To be able to traverse these relationships for standard objects, a relationship name is given to each relationship. The form of the name is different, depending on the direction of the relationship:
- For child-to-parent relationships, the relationship name to the parent is the name of the
foreign key, and there is a relationshipName property that
holds the reference to the parent object. For example, the Contact child object has a
child-to-parent relationship to the Account object, so the value of relationshipName in Contact is Account. These
relationships are traversed by specifying the parent using dot notation in the query, for
example:
SELECT Contact.FirstName, Contact.Account.Name from Contact
This query returns the first names of all the contacts in the organization, and for each contact, the account name associated with (parent of) that contact.

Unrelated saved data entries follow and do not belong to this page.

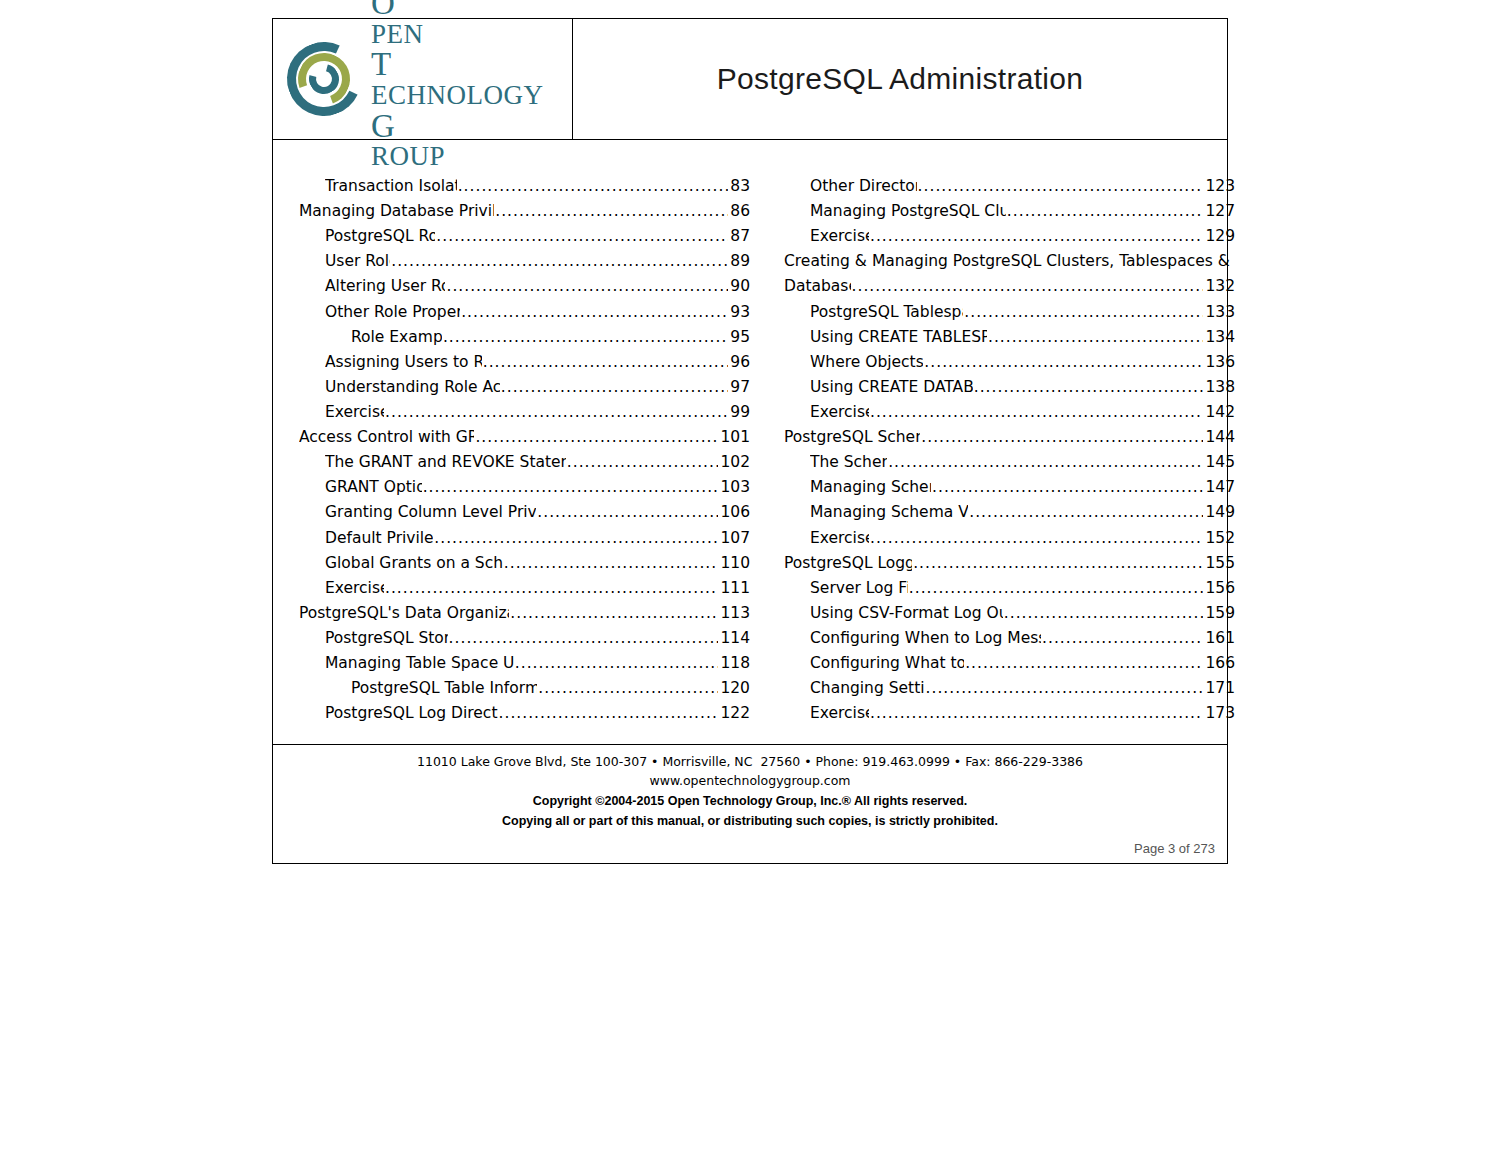OPEN TECHNOLOGY GROUP
PostgreSQL Administration
Transaction Isolation....................................................... 83
Managing Database Privileges............................................... 86
PostgreSQL Roles............................................................ 87
User Roles....................................................................... 89
Altering User Roles.......................................................... 90
Other Role Properties....................................................... 93
Role Examples............................................................ 95
Assigning Users to Roles.................................................. 96
Understanding Role Access.............................................. 97
Exercises....................................................................... 99
Access Control with GRANT................................................. 101
The GRANT and REVOKE Statements.............................. 102
GRANT Options............................................................. 103
Granting Column Level Privileges..................................... 106
Default Privileges............................................................ 107
Global Grants on a Schema........................................... 110
Exercises..................................................................... 111
PostgreSQL's Data Organization......................................... 113
PostgreSQL Storage......................................................... 114
Managing Table Space Usage......................................... 118
PostgreSQL Table Information..................................... 120
PostgreSQL Log Directories............................................. 122
Other Directories............................................................ 123
Managing PostgreSQL Clusters........................................ 127
Exercises..................................................................... 129
Creating & Managing PostgreSQL Clusters, Tablespaces & Databases......................................................................... 132
PostgreSQL Tablespaces................................................. 133
Using CREATE TABLESPACE........................................... 134
Where Objects Go.......................................................... 136
Using CREATE DATABASE.............................................. 138
Exercises..................................................................... 142
PostgreSQL Schemas......................................................... 144
The Schema.................................................................. 145
Managing Schemas......................................................... 147
Managing Schema Views................................................ 149
Exercises..................................................................... 152
PostgreSQL Logging........................................................... 155
Server Log Files.............................................................. 156
Using CSV-Format Log Output........................................ 159
Configuring When to Log Messages................................ 161
Configuring What to Log................................................. 166
Changing Settings.......................................................... 171
Exercises..................................................................... 173
11010 Lake Grove Blvd, Ste 100-307 • Morrisville, NC 27560 • Phone: 919.463.0999 • Fax: 866-229-3386
www.opentechnologygroup.com
Copyright ©2004-2015 Open Technology Group, Inc.® All rights reserved.
Copying all or part of this manual, or distributing such copies, is strictly prohibited.
Page 3 of 273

- For parent-to-child relationships, the parent object has a name for the child relationship
that is unique to the parent, the plural of the child object name. For example, Account has
child relationships to Assets, Cases, and Contacts among other objects, and has a relationshipName for each, Assets, Cases, and Contacts.These relationships can be traversed only in the SELECT clause, using a nested SOQL query. For example:
SELECT Account.Name, (SELECT Contact.FirstName, Contact.LastName FROM Account.Contacts) FROM Account
This query returns all accounts, and for each account, the first and last name of each contact associated with (the child of) that account.